Xavier Lambrechts: Monsieur Juncker, on a parlé tout à l'heure un petit peu de régulation financière. Pour en parler au niveau mondial on en parle beaucoup, mais concrètement, on a évoqué les agences de notation, vous avez dit que vous étiez en faveur de la création d'une agence de notation européenne, mais on parle aussi beaucoup d'une taxe mondiale sur les banques. Alors on sait que là au G20, la dernière réunion qui vient d'avoir lieu en Corée du Sud, elle serait abandonnée. Est-ce que vous êtes favorable à ce qu'on impose une taxe sur les banques au niveau de l'Union européenne?

Jean-Claude Juncker: Moi je voudrais que nous introduisions cet instrument sur un plan international plus large. Mais je crois que si nous attendons l'accord de tous au niveau du G20 et au-delà pour introduire cet élément essentiel dans nos systèmes de prélèvement, nous ne le ferons jamais.

Xavier Lambrechts: Donc il ne faut pas attendre?

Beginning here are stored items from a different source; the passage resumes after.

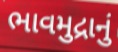
ભાવમુદ્રાનું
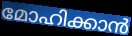
മോഹിക്കാൻ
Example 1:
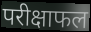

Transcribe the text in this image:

परीक्षाफल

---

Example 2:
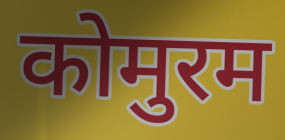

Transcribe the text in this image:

कोमुरम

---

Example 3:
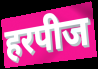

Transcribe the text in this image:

हरपीज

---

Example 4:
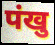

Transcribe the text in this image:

पंखु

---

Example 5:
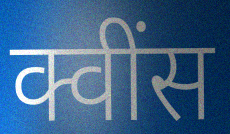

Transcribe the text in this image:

क्वींस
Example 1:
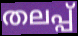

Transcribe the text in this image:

തലപ്പ്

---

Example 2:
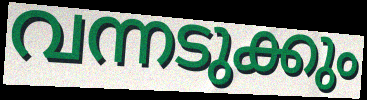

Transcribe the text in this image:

വന്നടുക്കും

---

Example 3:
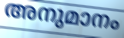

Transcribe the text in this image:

അനുമാനം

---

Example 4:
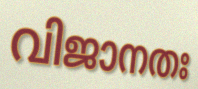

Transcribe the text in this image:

വിജാനതഃ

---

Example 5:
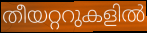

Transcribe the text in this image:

തീയറ്ററുകളിൽ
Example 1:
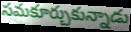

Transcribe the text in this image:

సమకూర్చుకున్నాడు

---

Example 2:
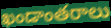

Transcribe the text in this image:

ఖండాంతరాలు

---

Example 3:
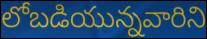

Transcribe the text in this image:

లోబడియున్నవారిని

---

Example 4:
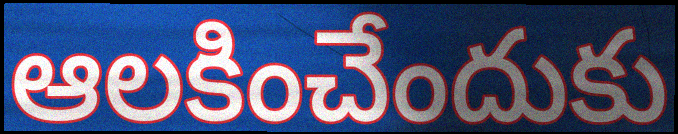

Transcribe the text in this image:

ఆలకించేందుకు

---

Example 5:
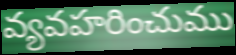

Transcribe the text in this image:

వ్యవహరించుము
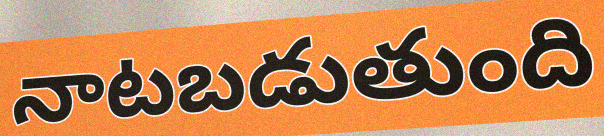
నాటబడుతుంది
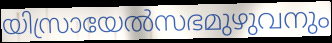
യിസ്രായേൽസഭമുഴുവനും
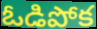
ఓడిపోక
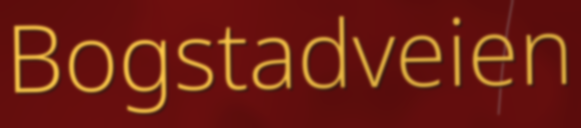
Bogstadveien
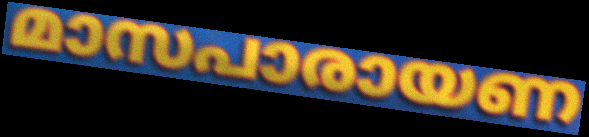
മാസപാരായണ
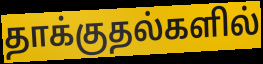
தாக்குதல்களில்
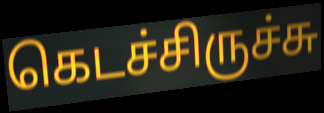
கெடச்சிருச்சு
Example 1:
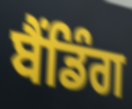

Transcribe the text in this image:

ਬੈਂਡਿੰਗ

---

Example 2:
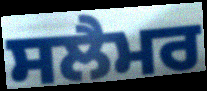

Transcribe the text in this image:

ਸਲੈਮਰ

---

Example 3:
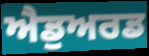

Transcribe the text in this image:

ਐਡੁਅਰਡ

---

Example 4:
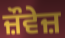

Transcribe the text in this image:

ਜ਼ੌਵੇਜ਼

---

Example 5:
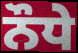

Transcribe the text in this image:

ਨੌਧੇ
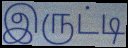
இருட்டி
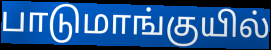
பாடுமாங்குயில்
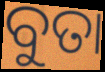
ବୁତା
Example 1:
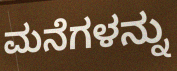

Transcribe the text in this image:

ಮನೆಗಳನ್ನು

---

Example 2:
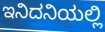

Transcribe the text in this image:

ಇನಿದನಿಯಲ್ಲಿ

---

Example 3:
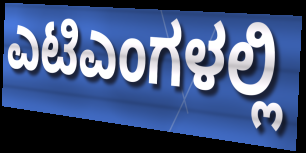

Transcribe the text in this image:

ಎಟಿಎಂಗಳಲ್ಲಿ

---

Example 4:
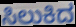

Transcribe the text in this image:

ಸಿಲುಕಿದ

Jean-Claude Juncker: Il faut essayer de convaincre, à Toronto et lors d'autres rendez-vous internationaux, les autres de nous accompagner sur cette piste. Si nous ne le ferons pas, il faudra tout faire pour convaincre nos amis britanniques pour le faire. Si les Britanniques, pour les raisons qui seront les leurs, refusaient de nous accompagner, je suis, je l'ai dit à l'Eurogroupe, en faveur de l'introduction d'une taxation sur les transactions financières au niveau du seul Eurogroupe.

Xavier Lambrechts: C'est dit! Clément Lacombe?

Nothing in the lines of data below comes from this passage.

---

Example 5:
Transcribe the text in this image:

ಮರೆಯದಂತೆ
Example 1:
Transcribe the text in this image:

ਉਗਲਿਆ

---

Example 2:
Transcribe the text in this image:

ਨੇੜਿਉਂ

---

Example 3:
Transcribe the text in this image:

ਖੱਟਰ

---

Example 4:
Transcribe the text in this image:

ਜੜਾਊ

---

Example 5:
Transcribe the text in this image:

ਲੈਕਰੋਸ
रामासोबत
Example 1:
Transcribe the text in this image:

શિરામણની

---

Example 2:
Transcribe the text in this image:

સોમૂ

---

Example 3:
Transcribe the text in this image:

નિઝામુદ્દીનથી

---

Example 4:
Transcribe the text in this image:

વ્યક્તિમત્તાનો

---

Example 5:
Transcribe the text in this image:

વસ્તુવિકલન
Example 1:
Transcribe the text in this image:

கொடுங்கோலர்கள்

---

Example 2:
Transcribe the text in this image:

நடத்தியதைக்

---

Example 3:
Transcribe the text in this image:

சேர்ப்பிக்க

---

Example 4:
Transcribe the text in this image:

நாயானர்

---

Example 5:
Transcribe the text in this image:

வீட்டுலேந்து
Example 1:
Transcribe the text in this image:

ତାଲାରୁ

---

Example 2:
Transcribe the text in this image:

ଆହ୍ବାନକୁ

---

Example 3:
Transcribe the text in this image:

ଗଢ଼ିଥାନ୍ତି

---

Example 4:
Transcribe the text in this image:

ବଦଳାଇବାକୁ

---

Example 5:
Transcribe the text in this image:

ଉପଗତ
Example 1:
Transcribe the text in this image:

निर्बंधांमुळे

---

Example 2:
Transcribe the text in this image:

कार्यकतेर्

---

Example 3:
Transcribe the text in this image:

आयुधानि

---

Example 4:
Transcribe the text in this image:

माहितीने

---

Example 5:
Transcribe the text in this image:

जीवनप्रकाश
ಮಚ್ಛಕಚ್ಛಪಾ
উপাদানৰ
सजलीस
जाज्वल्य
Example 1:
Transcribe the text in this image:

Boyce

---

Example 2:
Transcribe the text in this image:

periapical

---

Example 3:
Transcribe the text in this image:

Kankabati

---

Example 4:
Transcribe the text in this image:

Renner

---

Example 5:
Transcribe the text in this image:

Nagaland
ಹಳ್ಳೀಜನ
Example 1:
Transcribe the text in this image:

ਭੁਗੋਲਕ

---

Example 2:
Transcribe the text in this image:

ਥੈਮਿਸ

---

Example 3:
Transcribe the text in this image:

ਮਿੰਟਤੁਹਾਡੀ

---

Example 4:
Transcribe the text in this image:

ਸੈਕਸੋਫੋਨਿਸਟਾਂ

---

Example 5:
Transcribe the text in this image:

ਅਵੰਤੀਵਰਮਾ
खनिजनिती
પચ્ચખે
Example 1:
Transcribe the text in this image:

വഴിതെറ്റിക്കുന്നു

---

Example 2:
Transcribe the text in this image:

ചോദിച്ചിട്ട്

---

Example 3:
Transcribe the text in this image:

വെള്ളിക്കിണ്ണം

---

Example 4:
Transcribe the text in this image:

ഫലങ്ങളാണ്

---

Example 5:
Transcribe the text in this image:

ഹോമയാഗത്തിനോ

Clément Lacombe: Vous n'avez pas peur qu'une telle taxe sur les banques fragilise un peu plus ces banques et justement empêche leur rôle premier, à savoir le financement de l'économie?

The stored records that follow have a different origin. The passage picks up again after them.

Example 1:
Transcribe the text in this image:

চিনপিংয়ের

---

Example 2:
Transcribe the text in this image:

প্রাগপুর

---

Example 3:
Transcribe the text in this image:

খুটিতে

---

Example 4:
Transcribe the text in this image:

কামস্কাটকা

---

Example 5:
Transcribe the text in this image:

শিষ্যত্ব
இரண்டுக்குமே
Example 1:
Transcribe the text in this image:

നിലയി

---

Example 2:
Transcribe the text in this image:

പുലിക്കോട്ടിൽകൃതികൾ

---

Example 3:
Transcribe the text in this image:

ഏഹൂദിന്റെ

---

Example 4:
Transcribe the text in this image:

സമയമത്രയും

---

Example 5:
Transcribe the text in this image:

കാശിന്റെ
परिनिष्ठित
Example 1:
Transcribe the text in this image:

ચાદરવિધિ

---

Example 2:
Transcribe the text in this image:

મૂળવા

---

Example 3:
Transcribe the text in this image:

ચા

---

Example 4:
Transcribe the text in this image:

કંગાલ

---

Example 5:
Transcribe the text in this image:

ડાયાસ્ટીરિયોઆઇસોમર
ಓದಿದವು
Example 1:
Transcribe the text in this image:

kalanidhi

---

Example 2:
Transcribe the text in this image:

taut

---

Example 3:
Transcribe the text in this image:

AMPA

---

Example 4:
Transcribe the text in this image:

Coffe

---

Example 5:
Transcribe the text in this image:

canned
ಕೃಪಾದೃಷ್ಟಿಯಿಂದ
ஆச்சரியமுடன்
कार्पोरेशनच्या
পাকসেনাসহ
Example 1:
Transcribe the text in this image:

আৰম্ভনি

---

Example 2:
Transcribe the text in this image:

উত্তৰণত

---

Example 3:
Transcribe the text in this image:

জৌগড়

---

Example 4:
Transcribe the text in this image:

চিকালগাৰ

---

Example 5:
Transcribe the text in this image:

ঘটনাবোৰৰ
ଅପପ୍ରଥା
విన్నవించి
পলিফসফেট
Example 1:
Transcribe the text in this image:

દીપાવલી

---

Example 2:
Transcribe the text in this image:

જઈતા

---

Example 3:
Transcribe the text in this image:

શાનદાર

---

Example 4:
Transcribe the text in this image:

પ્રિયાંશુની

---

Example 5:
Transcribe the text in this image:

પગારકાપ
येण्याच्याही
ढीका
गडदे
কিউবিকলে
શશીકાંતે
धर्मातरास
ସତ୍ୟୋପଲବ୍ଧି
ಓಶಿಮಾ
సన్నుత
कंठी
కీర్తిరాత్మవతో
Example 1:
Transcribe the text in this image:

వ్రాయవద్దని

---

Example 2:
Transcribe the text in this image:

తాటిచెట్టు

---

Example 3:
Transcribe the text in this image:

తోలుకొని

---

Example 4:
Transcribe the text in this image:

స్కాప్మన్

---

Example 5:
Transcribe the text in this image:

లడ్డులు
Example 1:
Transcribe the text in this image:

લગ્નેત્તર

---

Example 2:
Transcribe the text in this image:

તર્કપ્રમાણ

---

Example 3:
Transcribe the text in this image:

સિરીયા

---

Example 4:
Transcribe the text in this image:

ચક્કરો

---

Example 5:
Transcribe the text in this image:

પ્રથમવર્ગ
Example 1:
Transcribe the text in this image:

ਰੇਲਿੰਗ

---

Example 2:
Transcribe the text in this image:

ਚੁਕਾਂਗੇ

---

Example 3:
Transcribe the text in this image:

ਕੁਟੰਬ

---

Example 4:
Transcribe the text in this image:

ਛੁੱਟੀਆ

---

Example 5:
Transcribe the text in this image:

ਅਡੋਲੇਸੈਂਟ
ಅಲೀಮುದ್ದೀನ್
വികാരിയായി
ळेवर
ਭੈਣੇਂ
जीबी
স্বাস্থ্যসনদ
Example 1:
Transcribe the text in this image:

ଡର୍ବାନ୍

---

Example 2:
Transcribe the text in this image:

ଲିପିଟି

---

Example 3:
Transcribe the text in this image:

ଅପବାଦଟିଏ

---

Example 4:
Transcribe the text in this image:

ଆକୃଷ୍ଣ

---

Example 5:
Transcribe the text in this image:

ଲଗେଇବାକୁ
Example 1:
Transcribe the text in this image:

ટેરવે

Jean-Claude Juncker: Si tous les banquiers du monde étaient d'accord pour dire que leur premier devoir sera et a été le financement de l'investissement, je vous donnerais raison sans nuance. Mais j'ai constaté que l'industrie financière s'est développée d'une façon à ce que très souvent les établissements bancaires ne sont plus au service de l'économie. Les banques doivent servir l'économie et les erreurs de parcours dont sont coupables bon nombre d'établissements financiers internationaux ont causé un coût énorme dans nos pays et je crois qu'il n'est que de justesse et de justice et d'équité que maintenant le secteur financier contribue au financement des budgets qui ont été lourdement mis à contribution pour sauver et le secteur financier et le secteur réel.

Xavier Lambrechts: Il reste 20 secondes, c'est très court, mais, on a parlé de la taxe sur les banques, je voudrais aussi vous demander, on a aussi parlé d'une taxe sur transactions financières, ce n'est pas pareil, au niveau mondial. Est-ce que, en deux mots, vous seriez favorable à l'idée de cette taxe sur les transactions financières?

Jean-Claude Juncker: Je parlais de la taxe sur les transactions financières en répondant aux questions. Il faut voir dans l'arsenal des moyens de prélèvements possibles lesquels on va choisir. Mais il faut une imposition plus conséquente du secteur financier.

Xavier Lambrechts: Monsieur Juncker merci d'avoir été l'invité d’Internationales, merci à vous deux, merci à tous de nous avoir suivi. Vous retrouverez l'émission sur www.internationales.fr. Merci encore et à la semaine prochaine pour un nouveau numéro d'Internationales.